Positively charged particles, even smaller than alpha particles, were being ejected from the nucleus of Nitrogen. By observing that these new particles were travelling much further than alpha particles were capable of, Rutherford proposed that they were, in fact, the same as the nucleus of a Hydrogen atom, the lightest element.

Since this new arrival on the scene came in the smallest possible unit of positive charge and appeared to be coming from the nucleus, he suggested that it was a thing unto itself and dubbed it the Proton. In doing so, he established the first known building block of atomic nuclei, like an atom of atoms.

Today we know that the number of protons in an atom determines what element it is. For example, Hydrogen has a single proton in its nucleus, Helium two, Lithium three and so on. By removing a proton from the atom, Rutherford and his team had in fact converted Nitrogen to Oxygen, and in a sense, became the first alchemists. Moreover, by chipping a proton off a nitrogen nucleus with an alpha particle, his group was also the first to deliberately split an atom.

This would have been enough to cement Rutherford’s reputation as a brilliant scientist for the third time, but his curiosity was insatiable and there was yet another mystery to solve.

Although all the charge could now be accounted for by positive protons and negative electrons, even the two combined couldn’t account for the measured mass of the atoms they made up. Something else had to be present to account for all the matter in the nucleus.

In 1920, Rutherford announced in a lecture that he believed that as well as protons, the nucleus contained identical cousins of the proton, called neutrons. Neutrons would have the same mass as a proton, but unlike the proton would have no electric charge, which would make them incredibly tricky to find.

The hunt began to find this elusive neutron. Along with his colleague Chadwick, they embarked on a decade of increasingly wild experiments to pin down the existence of neutrons. The slippery neutron evaded all signs of detection until 1932, when finally Chadwick performed groundbreaking experiments in just three weeks that undoubtedly determined its existence.

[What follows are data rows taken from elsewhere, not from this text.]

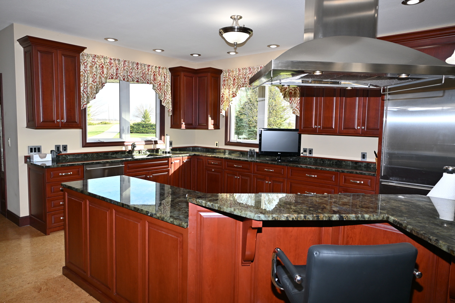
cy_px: 152
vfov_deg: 50.4
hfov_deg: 70.4
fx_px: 322
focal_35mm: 26
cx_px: 228
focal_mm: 17
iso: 200
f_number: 5
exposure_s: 1/100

With that final addition, the comprehensive picture of the atom fell into place. The nucleus, only discovered 21 years previously, could now be explained by adding up protons and neutrons, clumped together in a tiny ball. An atom then, was simply a nucleus with an appropriate number of electrons orbiting around it.


To have come from the beginning of the 20th century, with scarcely a clue what atoms really were, to understanding all of its fundamental components was a gargantuan task. Rutherford played a pioneering role in this, helping us pin down the atom’s structure and showed that they had a rich, inner world of smaller particles inside them.

It is easy now to see why the “atomic fact” was held so dearly by Feynman. From just the three simple building blocks of neutrons, protons and electrons, you could create any of the elements that ordinary objects are made of in the everyday world.

This year we celebrate the centenary of one of the most important milestones in Rutherford’s career, the splitting of the atom. In doing so, we commemorate the man and the discovery that ushered us into the nuclear age and set the stage for developing our understanding of the world and everything in it.